India has long been considered a country struggling to feed its poorest people, but the country now faces a second nutrition crisis: its wealthy kids are getting fat.
In a program to be aired by the ABC's Four Corners tonight, reporter Anita Rani visits a number of Indian middle-class families whose children have hit the 100 kilogram mark and beyond.
Millions of Indian are now morbidly obese, with one in three Indians in urban areas classified as overweight.
The boom in fast food availability and a middle-class obsession with Western culture is accelerating the problem for India's younger generation.
A lack of health education means many young Indians do not believe there is a problem.
Twenty-year-old Adit Shetty weighs 126 kilograms but says he is OK with his size.
"I'm concerned about my health but I don't think... something [is having an] adverse effect as such, I think I'm good at the moment," he said.
One of the challenges facing India's youth is the dramatic lifestyle changes that have come about since previous generations were children.
In the past, chubby children were considered healthy, as a sign of a family's wealth and ability to provide for their children.
But technology and the new-found wealth of many middle-class families has meant children are less active and have more access to cheap fast food than ever before.
It is estimated that a third of pupils in some private schools are obese.
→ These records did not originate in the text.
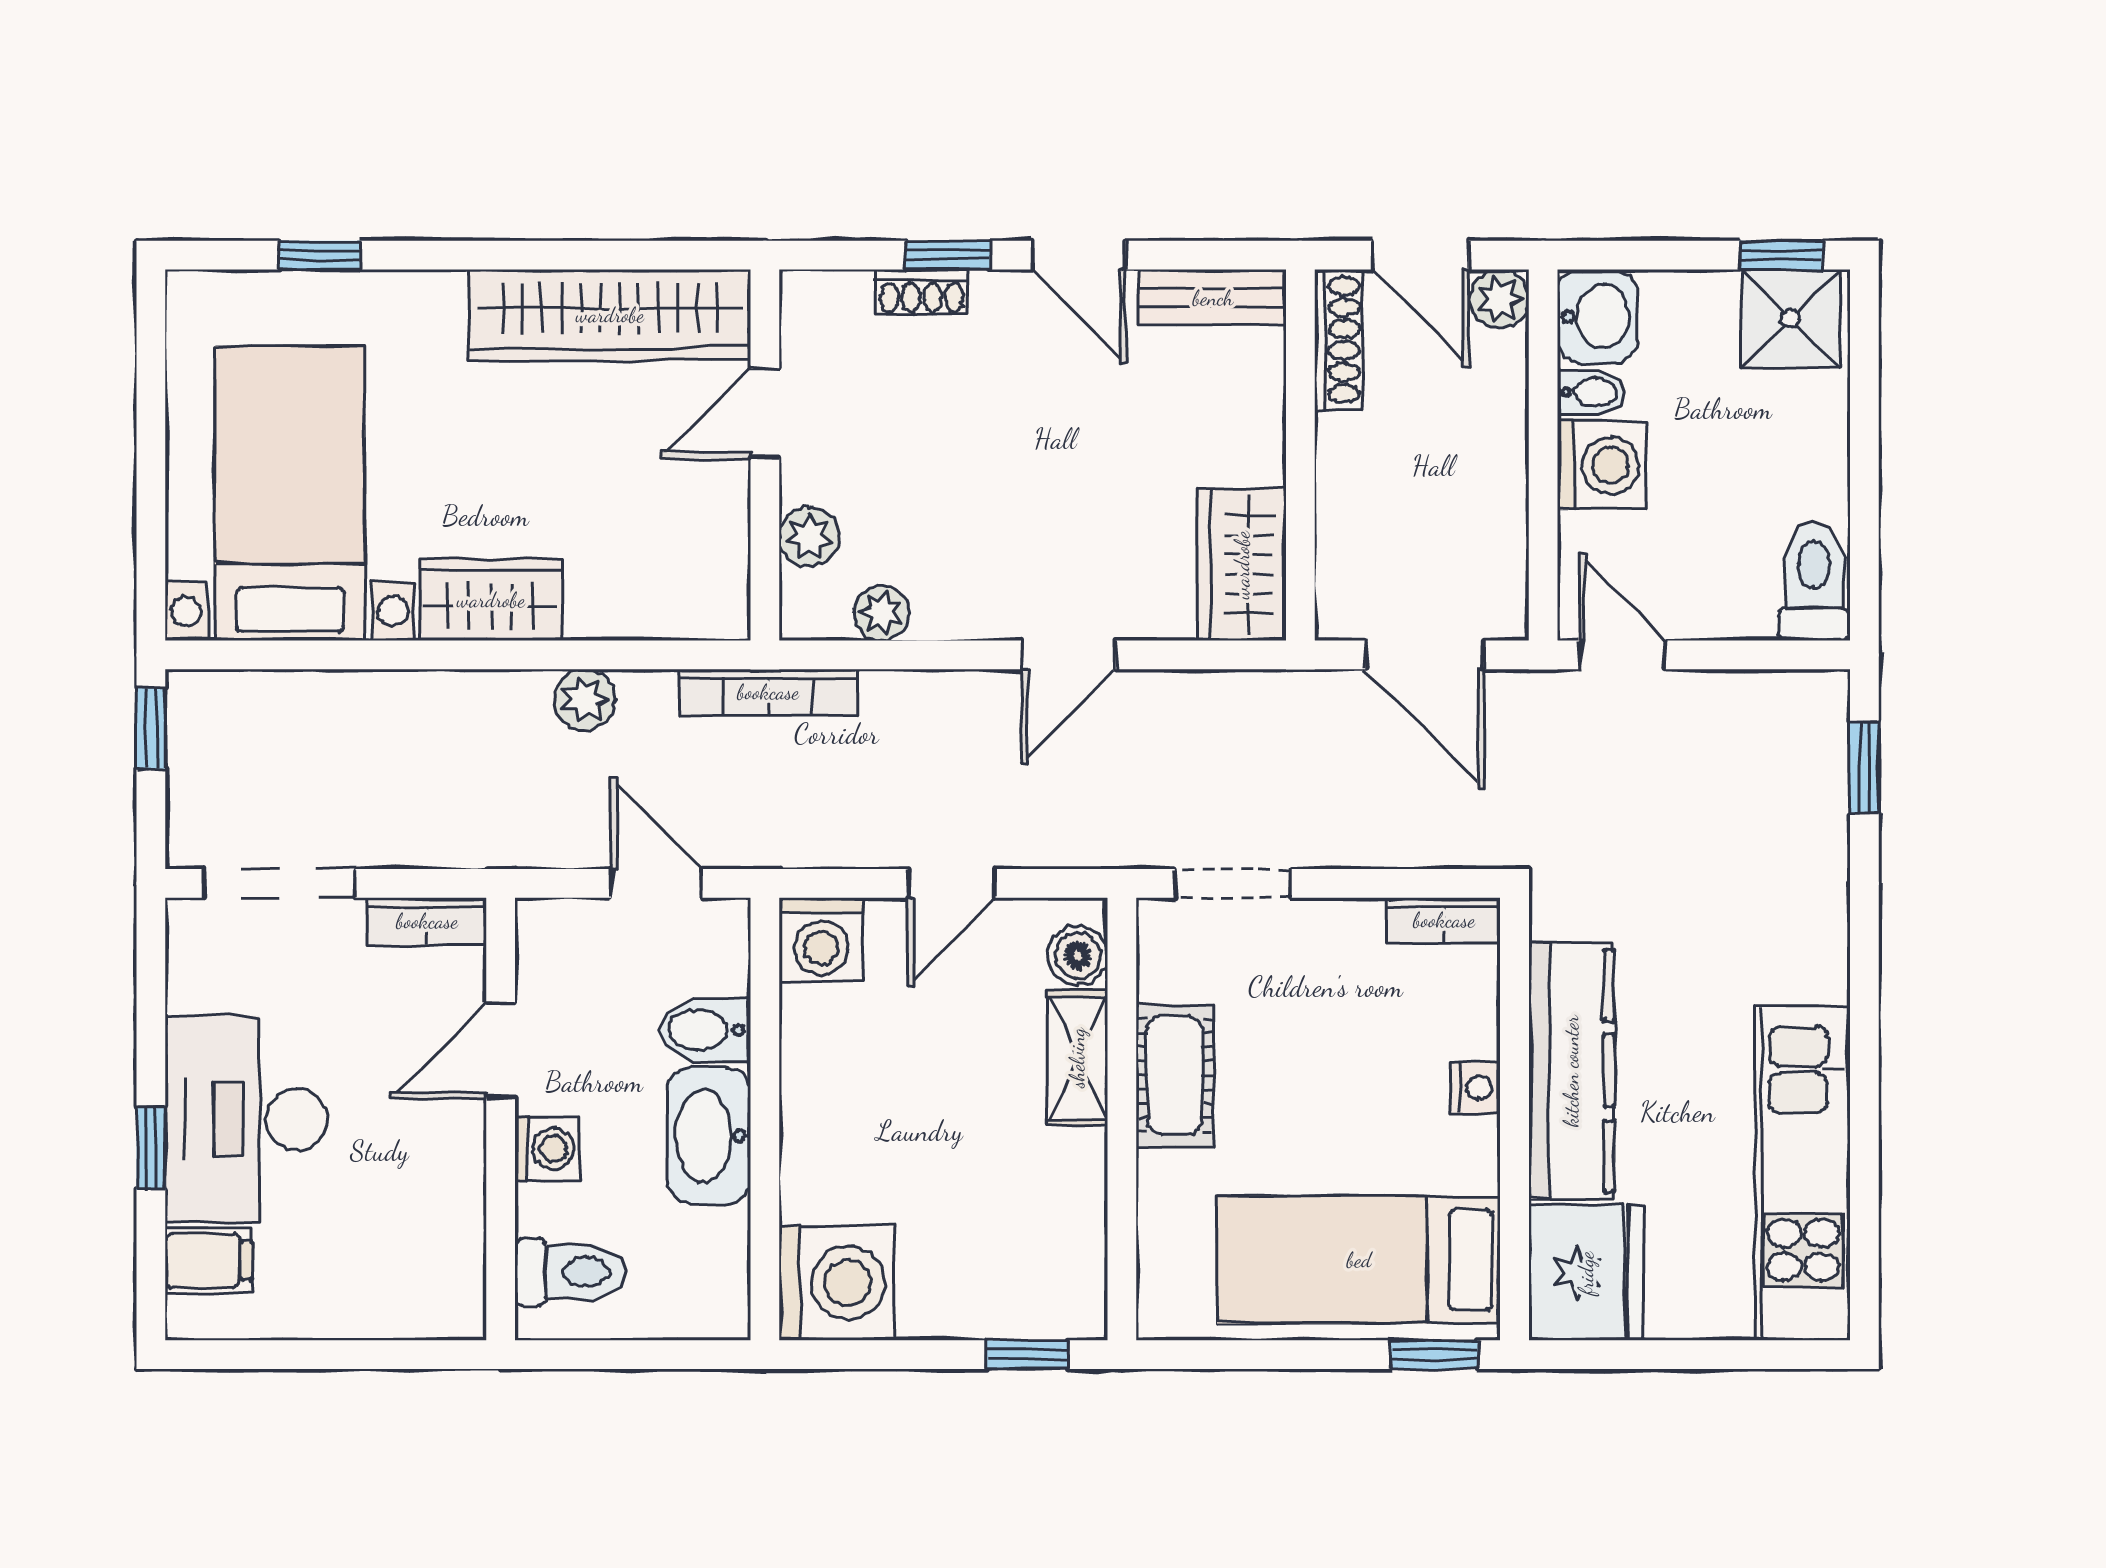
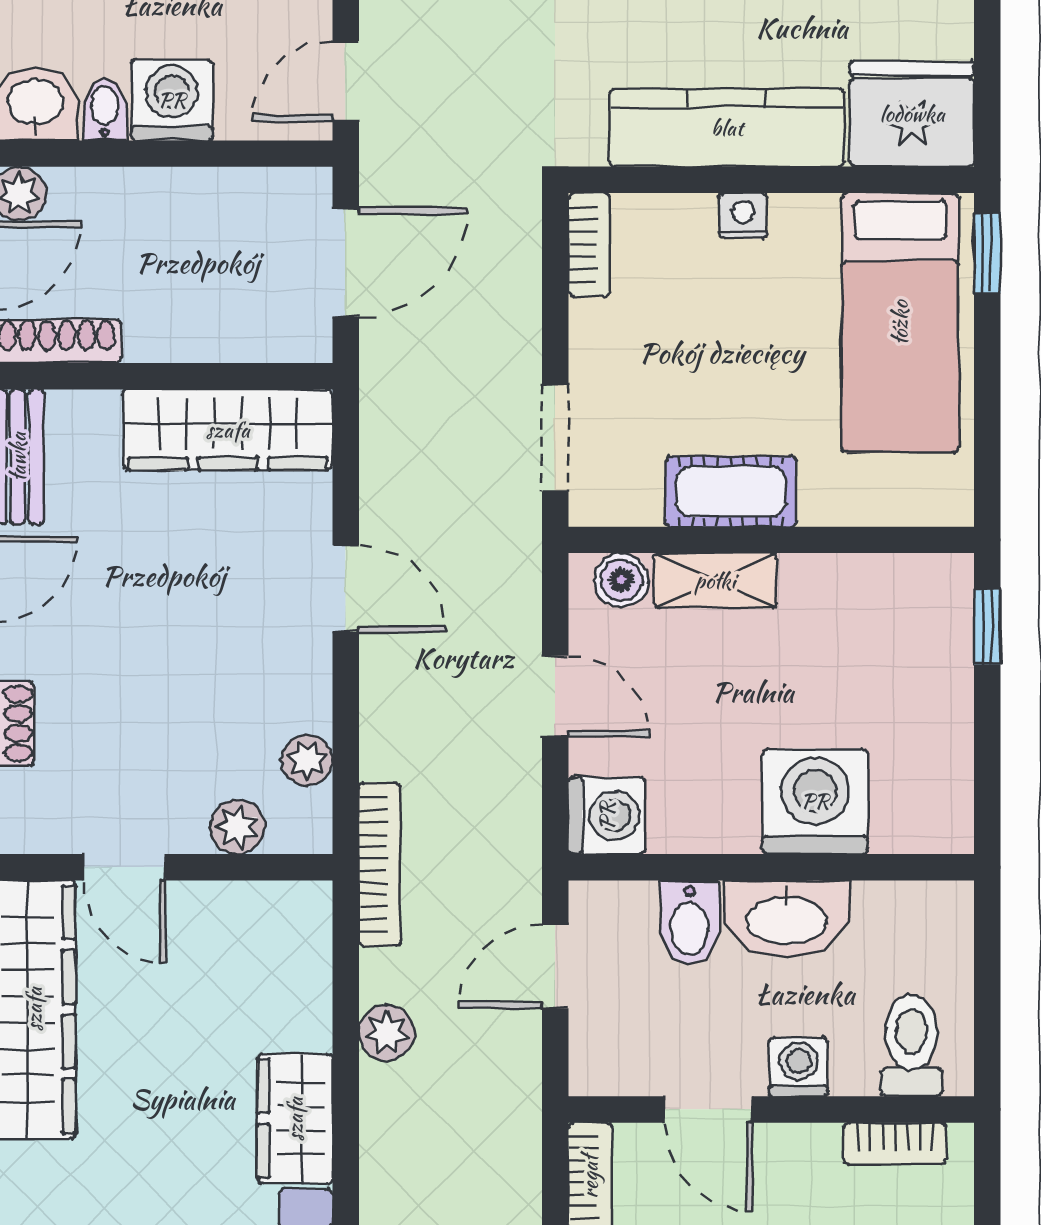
wardrobe: (1242, 565) -> (228, 430), width x1.50
bookcase: (464, 1254) -> (895, 1143), added
washing machine: (837, 1283) -> (815, 801), moved

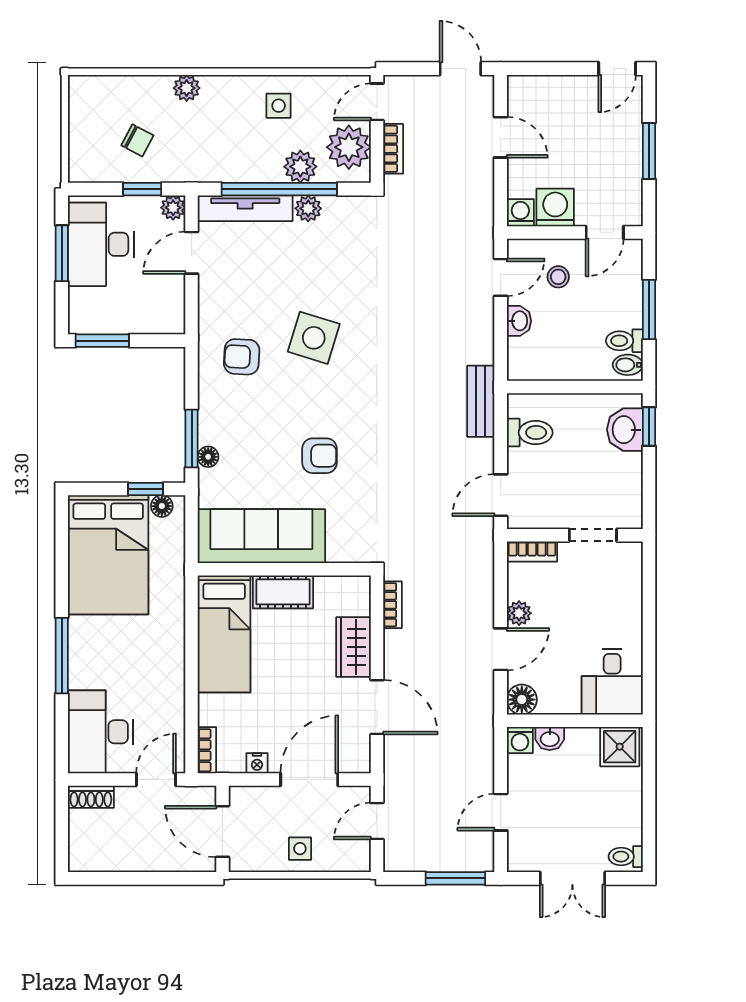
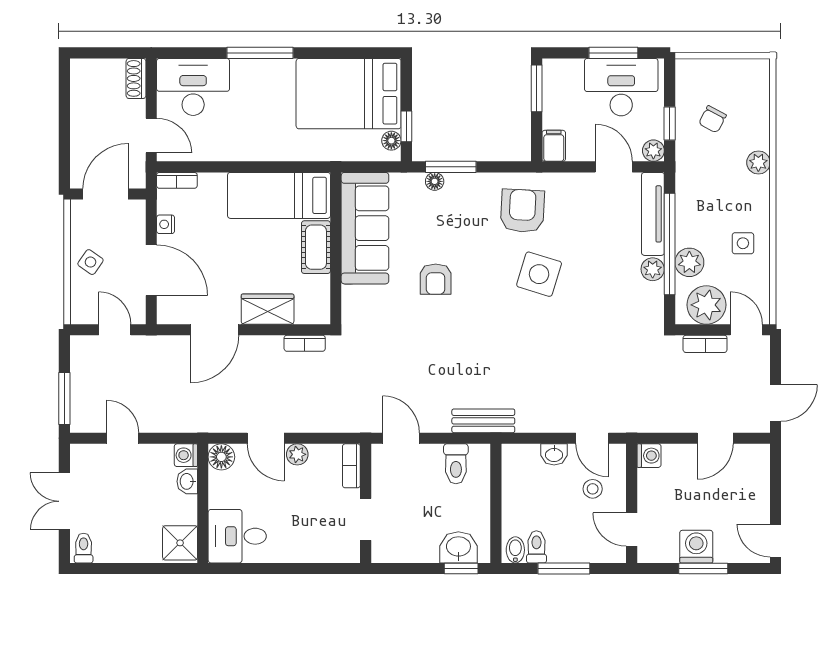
washing machine: (555, 207) -> (696, 547), moved, turned -90
filing cabinet: (168, 321) -> (554, 146), added
armchair: (242, 357) -> (522, 211), width x1.38, depth x1.38
side table: (300, 849) -> (90, 262), turned 35

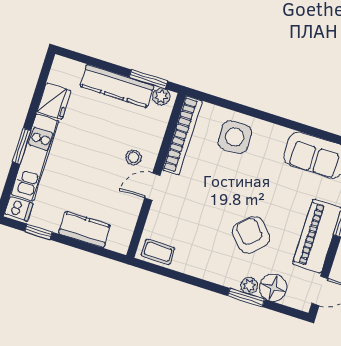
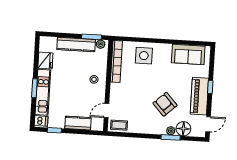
door: (152, 187) -> (106, 111), moved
The problem is exacerbated because the Indian population is also genetically predisposed to suffer from diabetes.
India has the largest diabetes population in the world, with more than 50 million sufferers.
Surgeon Shashank Shah says obesity is to blame.
"India is now a global hub of diabetes, and its purely because of obesity," he said.
Some families are now turning to surgical means to keep the children's weight under control.
Dr Shah performs weight loss surgery at his clinic in Pune.
He says he performs at least 10 weight loss procedures per day, and an increasing number of his patients are under the age of 25.
"Roughly when I started 10 years back we hardly had one adolescent come in," he said.
"But in the last five years, now probably 25 per cent of the clinic is becoming a clinic for adolescent obesity."